As the economic status of many in the United States has declined over the past several decades, journalists have often focused on the challenges faced by the working poor. In her new book, Squeezed: Why Our Families Can’t Afford America, Alissa Quart writes about how economic inequality has also drastically changed the middle class, destabilizing what was once considered a secure class and sending families into the tailspin of debt, overwork, underemployment, and precarious financial states. Squeezed demonstrates that inequality is not just a problem of those left behind in the lowest financial brackets, but a feature of our current economic system characterized by working professionals who are unable to pay for child care, declining job salaries, shifting work hours, and unaffordable housing. Families too often wrestle with “penalizing” factors, like women’s depressed salaries and unaffordable health care, making success unattainable for a formerly comfortable, educated, and skilled demographic of society.

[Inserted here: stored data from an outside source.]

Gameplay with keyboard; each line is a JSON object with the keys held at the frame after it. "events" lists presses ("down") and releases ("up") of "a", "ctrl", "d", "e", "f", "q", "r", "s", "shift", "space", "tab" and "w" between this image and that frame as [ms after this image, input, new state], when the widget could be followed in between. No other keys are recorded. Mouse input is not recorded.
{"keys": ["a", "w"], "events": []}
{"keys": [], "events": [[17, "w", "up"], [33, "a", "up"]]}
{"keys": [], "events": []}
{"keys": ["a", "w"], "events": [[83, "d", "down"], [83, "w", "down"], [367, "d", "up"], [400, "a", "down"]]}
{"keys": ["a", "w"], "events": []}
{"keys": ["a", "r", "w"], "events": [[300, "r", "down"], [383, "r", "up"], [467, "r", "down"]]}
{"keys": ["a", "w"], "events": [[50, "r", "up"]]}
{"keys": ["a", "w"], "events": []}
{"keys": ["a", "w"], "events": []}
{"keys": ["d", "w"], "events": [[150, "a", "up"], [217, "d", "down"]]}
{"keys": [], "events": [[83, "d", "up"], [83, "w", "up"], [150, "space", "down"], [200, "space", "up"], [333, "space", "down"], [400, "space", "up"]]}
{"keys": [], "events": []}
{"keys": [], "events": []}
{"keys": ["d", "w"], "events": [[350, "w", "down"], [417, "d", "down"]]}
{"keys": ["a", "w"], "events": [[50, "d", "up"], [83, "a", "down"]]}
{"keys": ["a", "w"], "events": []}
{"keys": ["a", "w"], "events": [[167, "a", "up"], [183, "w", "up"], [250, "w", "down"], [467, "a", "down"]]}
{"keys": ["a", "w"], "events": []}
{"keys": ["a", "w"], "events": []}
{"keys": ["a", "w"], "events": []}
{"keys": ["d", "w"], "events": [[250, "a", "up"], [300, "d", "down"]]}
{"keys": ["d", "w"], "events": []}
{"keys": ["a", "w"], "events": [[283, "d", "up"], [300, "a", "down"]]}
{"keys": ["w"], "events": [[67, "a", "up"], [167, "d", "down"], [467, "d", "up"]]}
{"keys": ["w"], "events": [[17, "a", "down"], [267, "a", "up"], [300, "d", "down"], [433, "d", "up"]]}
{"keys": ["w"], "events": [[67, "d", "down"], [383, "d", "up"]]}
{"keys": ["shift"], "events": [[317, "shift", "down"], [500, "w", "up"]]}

Many in the middle class are too ashamed to acknowledge their economic plight and too belabored to politically address it.
The book challenges us to reimagine our prior understanding of what it means to be middle class, even as legislators champion “traditional values” that contradict the needs and responsibilities of families—and erode a safety net that once supported U.S. workers. Some of the factors that have upended the middle class are obvious—declining salaries, for instance—but others remain masked by corporate and social portrayal of them as a benefit to today’s workers. The gig economy, which, we’re told, gives workers young and old more flexibility and independence, turns out to be a contributor to what Quart calls the forever clock, a twenty-four-hour schedule that has usurped family and free time by keeping workers on constant call. Squeezed recounts the lives of the teachers who work second jobs, the professional mothers who struggle to pay for day care, the paralegals and adjuncts who have to moonlight to pay the rent, the well educated who never found a job in their intended profession that provides a livable salary. And the book causes us to ask why so many suffer in isolation, too ashamed to acknowledge their economic plight and too belabored to politically address it.
Quart is executive editor of the Economic Hardship Reporting Project, a nonprofit organization founded by Barbara Ehrenreich (a contributing editor for The Baffler) that supports journalism examining economic inequality, its causes and solutions (EHRP has funded my own work and that of others published at The Baffler). Quart is the author of four previous books: Branded, Republic of Outsiders, Hothouse Kids, and the poetry book Monetized. She also co-writes, with Maia Szalavitz, a column for The Guardian titled “Outclassed.”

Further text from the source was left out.